▶ _Document text_:
____

VirusTotal Gains Powerful New Ally in Fight Against Nation State Attackers
In a move universally cheered by security researchers, the US Cyber National Mission Force (CNMF), part of US Cyber Command, joined the malware crowdsourcing service VirusTotal and began uploading unclassified malware samples gathered from investigations into foreign nation state attackers earlier this month. This heralds a new chapter in the fight against nation state attackers who have traditionally held the advantage in the ongoing cyberwar. Even companies as large as Sony Pictures and Lockheed Martin with equally large cyberdefense budgets were no match against determined attackers backed by the Democratic People’s Republic of Korea (North Korea) and the People’s Republic of China.
What exactly is VirusTotal? VirusTotal is an online security platform used by developers and security researchers to upload code, URLs, or files they wish to be analyzed. The data is uploaded to VirusTotal for analysis and run through over 70 different anti-virus engines and blacklisting services from most of the major security vendors. It is a completely free service and legitimate users would normally upload a file to check if it is malicious or to find out if code they are writing would be incorrectly flagged (false positive) as malicious by any AV engines or blacklisting services. The results of the analysis are freely shared publicly and with the participating security vendors in order to improve their catch rate (win-win-win).

____

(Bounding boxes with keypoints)
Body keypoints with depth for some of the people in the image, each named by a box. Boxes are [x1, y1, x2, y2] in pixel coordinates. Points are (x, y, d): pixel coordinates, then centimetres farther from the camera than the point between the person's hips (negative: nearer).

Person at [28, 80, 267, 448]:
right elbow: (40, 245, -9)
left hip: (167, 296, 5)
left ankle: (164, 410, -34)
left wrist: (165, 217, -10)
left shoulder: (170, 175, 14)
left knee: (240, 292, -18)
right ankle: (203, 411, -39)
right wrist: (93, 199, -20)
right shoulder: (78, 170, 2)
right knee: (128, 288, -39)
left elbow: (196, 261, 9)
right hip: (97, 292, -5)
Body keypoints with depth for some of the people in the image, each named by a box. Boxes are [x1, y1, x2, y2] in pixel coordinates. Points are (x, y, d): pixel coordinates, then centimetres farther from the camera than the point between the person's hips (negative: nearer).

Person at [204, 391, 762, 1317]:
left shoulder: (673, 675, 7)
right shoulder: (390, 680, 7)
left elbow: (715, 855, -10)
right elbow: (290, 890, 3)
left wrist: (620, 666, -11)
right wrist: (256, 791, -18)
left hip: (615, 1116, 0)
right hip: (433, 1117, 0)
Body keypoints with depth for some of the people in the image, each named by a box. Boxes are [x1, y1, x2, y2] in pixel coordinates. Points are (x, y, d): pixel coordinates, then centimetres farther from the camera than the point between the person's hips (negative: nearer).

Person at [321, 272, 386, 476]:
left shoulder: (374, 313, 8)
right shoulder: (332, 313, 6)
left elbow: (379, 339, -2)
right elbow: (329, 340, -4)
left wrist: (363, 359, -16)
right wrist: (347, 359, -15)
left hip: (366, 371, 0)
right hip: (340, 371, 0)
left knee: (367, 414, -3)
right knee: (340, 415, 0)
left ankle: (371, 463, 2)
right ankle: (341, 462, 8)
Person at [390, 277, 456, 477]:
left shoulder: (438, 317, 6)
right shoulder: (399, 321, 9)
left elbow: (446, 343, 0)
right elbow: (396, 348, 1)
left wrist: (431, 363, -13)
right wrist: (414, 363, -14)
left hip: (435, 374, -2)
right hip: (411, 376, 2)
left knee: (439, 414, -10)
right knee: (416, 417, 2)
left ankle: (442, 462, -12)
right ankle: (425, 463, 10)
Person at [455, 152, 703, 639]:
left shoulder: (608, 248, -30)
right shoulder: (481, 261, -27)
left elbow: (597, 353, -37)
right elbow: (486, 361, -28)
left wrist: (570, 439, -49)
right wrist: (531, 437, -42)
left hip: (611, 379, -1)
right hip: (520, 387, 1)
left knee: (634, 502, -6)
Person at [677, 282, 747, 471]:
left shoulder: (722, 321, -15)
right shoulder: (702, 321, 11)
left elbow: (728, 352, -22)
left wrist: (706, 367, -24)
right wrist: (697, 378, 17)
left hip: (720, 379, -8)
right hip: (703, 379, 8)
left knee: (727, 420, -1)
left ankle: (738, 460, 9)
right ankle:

____

▶ _Questions_:
1. According to the VirusTotal article, how many anti-virus engines and blacklisting services is uploaded data run through?
2. Translate this sentence from the VirusTotal article into Spanish: "This heralds a new chapter in the fight against nation state attackers who have traditionally held the advantage in the ongoing cyberwar."
3. Copy the VirusTotal article word for word from "What exactly is" to "catch rate (win-win-win).".

▶ _List of solutions_:
1. Over 70.

2. Esto marca el comienzo de un nuevo capítulo en la lucha contra los atacantes de Estados nación, que tradicionalmente han tenido la ventaja en la ciberguerra en curso.

3.
What exactly is VirusTotal? VirusTotal is an online security platform used by developers and security researchers to upload code, URLs, or files they wish to be analyzed. The data is uploaded to VirusTotal for analysis and run through over 70 different anti-virus engines and blacklisting services from most of the major security vendors. It is a completely free service and legitimate users would normally upload a file to check if it is malicious or to find out if code they are writing would be incorrectly flagged (false positive) as malicious by any AV engines or blacklisting services. The results of the analysis are freely shared publicly and with the participating security vendors in order to improve their catch rate (win-win-win).